Dann drehte Tim sie sanft auf den Rücken. In der Missionarsstellung konnte er ihr tief in die Augen sehen, während er langsam wieder in sie eindrang. Er beugte sich vor und leckte ihre Nippel, was sie erneut aufstöhnen ließ.

 

“Du bist so wundervoll”, flüsterte er zwischen Küssen auf ihre Brüste.

 

Schließlich lag Tim auf dem Rücken und zog Samantha auf sich. “Mach die Beine zusammen”, bat er, und sie verstand sofort.

 

Sie setzte sich auf ihn, nahm seinen harten Penis in sich auf und legte dann ihre Beine über seine Schultern, sodass ihre Füße hinter seinem Kopf lagen.
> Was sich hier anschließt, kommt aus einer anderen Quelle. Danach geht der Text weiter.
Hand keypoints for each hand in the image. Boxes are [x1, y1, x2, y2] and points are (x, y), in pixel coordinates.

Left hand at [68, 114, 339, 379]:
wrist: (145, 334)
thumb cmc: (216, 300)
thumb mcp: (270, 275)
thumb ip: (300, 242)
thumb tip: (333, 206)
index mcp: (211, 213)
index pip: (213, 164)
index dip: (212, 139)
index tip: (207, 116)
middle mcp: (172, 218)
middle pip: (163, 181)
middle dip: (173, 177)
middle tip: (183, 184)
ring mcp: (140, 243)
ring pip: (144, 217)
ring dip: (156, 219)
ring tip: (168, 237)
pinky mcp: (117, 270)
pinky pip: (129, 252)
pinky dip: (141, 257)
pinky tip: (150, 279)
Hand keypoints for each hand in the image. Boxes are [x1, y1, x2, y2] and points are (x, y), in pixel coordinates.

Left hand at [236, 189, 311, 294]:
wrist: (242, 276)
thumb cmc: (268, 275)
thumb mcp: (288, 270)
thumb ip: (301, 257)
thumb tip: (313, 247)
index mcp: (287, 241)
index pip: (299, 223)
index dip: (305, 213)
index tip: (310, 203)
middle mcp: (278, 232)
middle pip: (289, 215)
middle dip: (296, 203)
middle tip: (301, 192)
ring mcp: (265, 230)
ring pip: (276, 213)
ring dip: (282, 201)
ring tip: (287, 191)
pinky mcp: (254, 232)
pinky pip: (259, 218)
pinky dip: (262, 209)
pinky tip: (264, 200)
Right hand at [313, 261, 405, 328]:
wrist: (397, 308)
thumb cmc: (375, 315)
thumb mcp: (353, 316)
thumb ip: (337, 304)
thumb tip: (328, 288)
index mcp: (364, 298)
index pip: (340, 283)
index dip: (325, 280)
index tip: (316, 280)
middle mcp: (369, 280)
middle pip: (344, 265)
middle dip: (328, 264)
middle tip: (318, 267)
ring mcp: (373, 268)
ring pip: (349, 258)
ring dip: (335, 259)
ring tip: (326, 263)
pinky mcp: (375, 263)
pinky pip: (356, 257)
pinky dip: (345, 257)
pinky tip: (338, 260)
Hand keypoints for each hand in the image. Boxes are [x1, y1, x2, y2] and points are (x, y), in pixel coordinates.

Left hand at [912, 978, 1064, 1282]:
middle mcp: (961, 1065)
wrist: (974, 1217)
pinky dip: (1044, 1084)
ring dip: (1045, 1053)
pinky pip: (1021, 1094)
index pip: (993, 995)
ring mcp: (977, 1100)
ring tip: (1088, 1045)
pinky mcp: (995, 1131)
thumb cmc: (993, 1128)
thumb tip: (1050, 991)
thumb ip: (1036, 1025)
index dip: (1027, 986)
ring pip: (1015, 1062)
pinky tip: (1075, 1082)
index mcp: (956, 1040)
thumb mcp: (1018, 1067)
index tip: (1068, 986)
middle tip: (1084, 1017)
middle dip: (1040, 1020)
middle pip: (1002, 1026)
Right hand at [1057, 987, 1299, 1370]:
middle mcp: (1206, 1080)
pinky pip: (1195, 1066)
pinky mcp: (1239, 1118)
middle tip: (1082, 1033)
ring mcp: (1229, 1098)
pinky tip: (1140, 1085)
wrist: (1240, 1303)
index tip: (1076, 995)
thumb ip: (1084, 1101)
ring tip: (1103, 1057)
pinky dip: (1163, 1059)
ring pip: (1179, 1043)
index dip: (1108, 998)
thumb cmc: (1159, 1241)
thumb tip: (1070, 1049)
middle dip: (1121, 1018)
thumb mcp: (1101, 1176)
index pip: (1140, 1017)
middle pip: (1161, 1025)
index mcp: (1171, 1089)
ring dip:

Diese Position ermöglichte ein tieferes Eindringen, und beide stöhnten gleichzeitig auf, als sie die neue Intensität spürten.

 

“Oooh… das ist… tief”, keuchte Samantha.

 

Sie begann, sich auf ihm zu bewegen – erst sanft und rhythmisch, dann wilder und leidenschaftlicher. Tims Hände griffen ihre Hüften, halfen ihr, den Rhythmus zu finden. Sie konnte spüren, wie sich ihr Höhepunkt wieder aufbaute, diesmal langsamer, aber nicht weniger intensiv.

 

“Ich… ich kann nicht mehr…”, rief Tim mit angespanntem Gesicht.

 

“Komm mit mir”, bat Samantha, ihre Bewegungen wurden verzweifelter.

 

In dieser letzten Stellung, mit ihren Beinen über seinen Schultern und ihrem Körper, der sich wild auf seinem bewegte, erreichten sie gemeinsam den Höhepunkt. Samanthas Orgasmus begann als ein tiefes, zitterndes Beben in ihrem Kern und breitete sich über ihren ganzen Körper aus. Tim folgte Sekunden später, sein Körper krampfte sich unter ihr zusammen, als er sich mit einem langgezogenen Stöhnen in ihr entlud.

 

Für lange Minuten lagen sie einfach da, atemlos und verschwitzt, ihre Körper noch immer verbunden. Samantha sank erschöpft auf Tims Brust, ihr Kopf ruhte auf seinem muskulösen Oberkörper.

 

“Ich liebe dich”, flüsterte Tim und strich ihr über das Haar.

 

“Ich liebe dich auch”, erwiderte Samantha mit einer müden, aber glücklichen Stimme.

 

Draußen auf dem Balkon stand das vergessene Frühstück noch auf dem Tisch, aber in diesem Moment war es das Letzte, woran sie dachten. Sie hatten etwas viel Nährenderes geteilt – eine Intimität, die nach all den Jahren ihrer Ehe immer noch so lebendig und leidenschaftlich war wie am ersten Tag.